> Reading passage
Projected effects of climate change on marine ecosystems in Southeast Asian seas
Climate change is expected to impact the productivity of marine fisheries through changes in temperature, acidification, deoxygenation, the effects of sea level rise and other factors
The seas of Southeast Asia are home to some of the world’s most diverse ecosystems and resources that support the livelihoods of millions of people. Climate change will bring temperature changes, acidification and other environmental change, with uncertain consequences for human and natural systems, but there has been little regional-scale climate modelling of the marine ecosystem. We present initial dynamically downscaled projections using a biogeochemical model suitable for coastal and shelf seas.
A coupled physical-biogeochemical model with a resolution of 0.1° (approximately 11 km) was used to create projections of future environmental conditions under moderate (RCP4.5) and high (RCP8.5) greenhouse gas scenarios. Changes for different parts of the region are presented, including four sensitive coastal sites of key importance for biodiversity and sustainable development: UNESCO Biosphere Reserves at Cu Lao Cham-Hoi An in Vietnam, Palawan in the Philippines and Taka Bonerate-Kepulauan Selayar in Indonesia, and coastal waters of Sabah, Malaysia, which include several marine parks. The projections show a sea that is warming by 1.1 to 2.9°C through the 21st century, with dissolved oxygen decreasing by 5 to 13 mmol m-3 and changes in many other environmental variables.
The changes reach all parts of the water column and many places are projected to experience conditions well outside the range seen at the start of the century. The resulting damage to coral reefs and altered species distribution would have consequences for biodiversity, the livelihoods of small-scale fishers and the food security of coastal communities. Further work using a range of global models and regional models with different biogeochemical components is needed to provide confidence levels, and we suggest some ways forward. Projections of this type serve as a key tool for communities and policymakers as they plan how they will adapt to the challenge of climate change.

> Required work
1) In the text on climate change in Southeast Asian seas, take the passage between "Projected effects of" and "and shelf seas.", inclusive, and write it out again with "ocean acidification" substituted for "acidification".
2) In the text on climate change in Southeast Asian seas, what was the resolution of the coupled physical-biogeochemical model?
Rely only on the text above.

> Information given
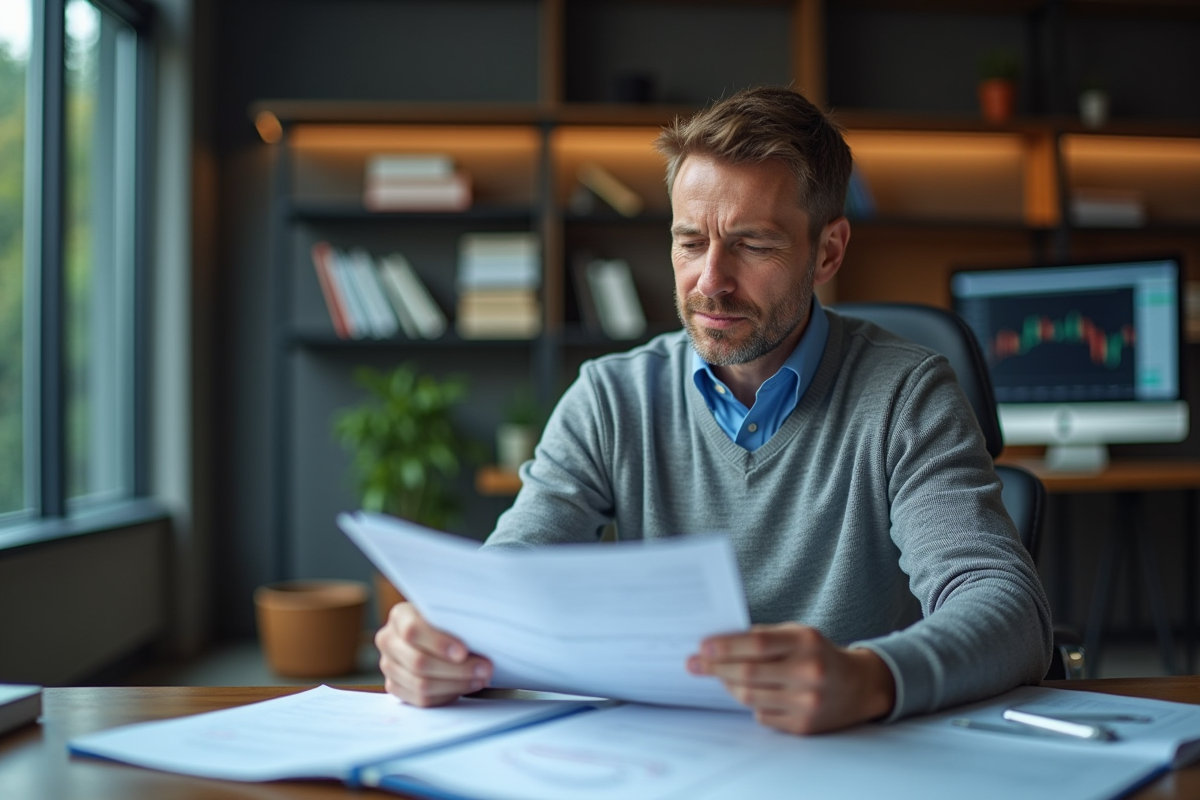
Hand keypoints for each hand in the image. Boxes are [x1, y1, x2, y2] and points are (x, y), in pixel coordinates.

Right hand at [375, 602, 492, 706]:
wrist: (434, 634)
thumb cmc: (447, 620)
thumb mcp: (450, 613)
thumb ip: (457, 622)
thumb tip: (479, 638)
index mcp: (400, 615)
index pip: (413, 630)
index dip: (439, 643)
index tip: (463, 652)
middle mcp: (388, 640)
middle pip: (418, 662)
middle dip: (457, 669)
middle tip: (484, 669)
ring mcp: (388, 665)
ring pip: (421, 684)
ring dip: (456, 684)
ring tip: (480, 679)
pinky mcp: (394, 686)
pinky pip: (421, 699)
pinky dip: (446, 695)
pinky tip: (465, 686)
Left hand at [687, 623, 895, 734]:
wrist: (859, 687)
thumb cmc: (819, 654)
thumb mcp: (798, 634)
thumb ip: (764, 636)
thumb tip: (720, 645)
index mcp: (806, 642)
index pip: (757, 644)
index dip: (726, 646)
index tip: (702, 647)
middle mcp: (809, 673)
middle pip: (749, 673)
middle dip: (716, 668)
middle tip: (694, 664)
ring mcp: (807, 703)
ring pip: (750, 697)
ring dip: (729, 686)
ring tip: (719, 677)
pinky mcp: (804, 726)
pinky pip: (762, 715)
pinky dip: (752, 703)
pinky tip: (751, 692)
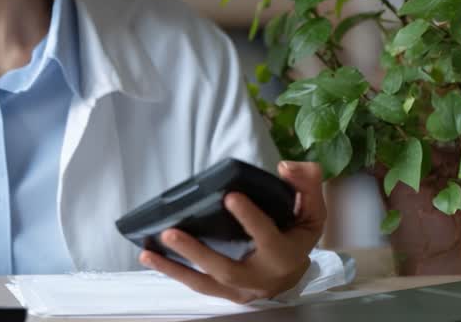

> Solutions for each task
1)
Projected effects of climate change on marine ecosystems in Southeast Asian seas
Climate change is expected to impact the productivity of marine fisheries through changes in temperature, ocean acidification, deoxygenation, the effects of sea level rise and other factors
The seas of Southeast Asia are home to some of the world’s most diverse ecosystems and resources that support the livelihoods of millions of people. Climate change will bring temperature changes, ocean acidification and other environmental change, with uncertain consequences for human and natural systems, but there has been little regional-scale climate modelling of the marine ecosystem. We present initial dynamically downscaled projections using a biogeochemical model suitable for coastal and shelf seas.

2) 0.1°, approximately 11 km.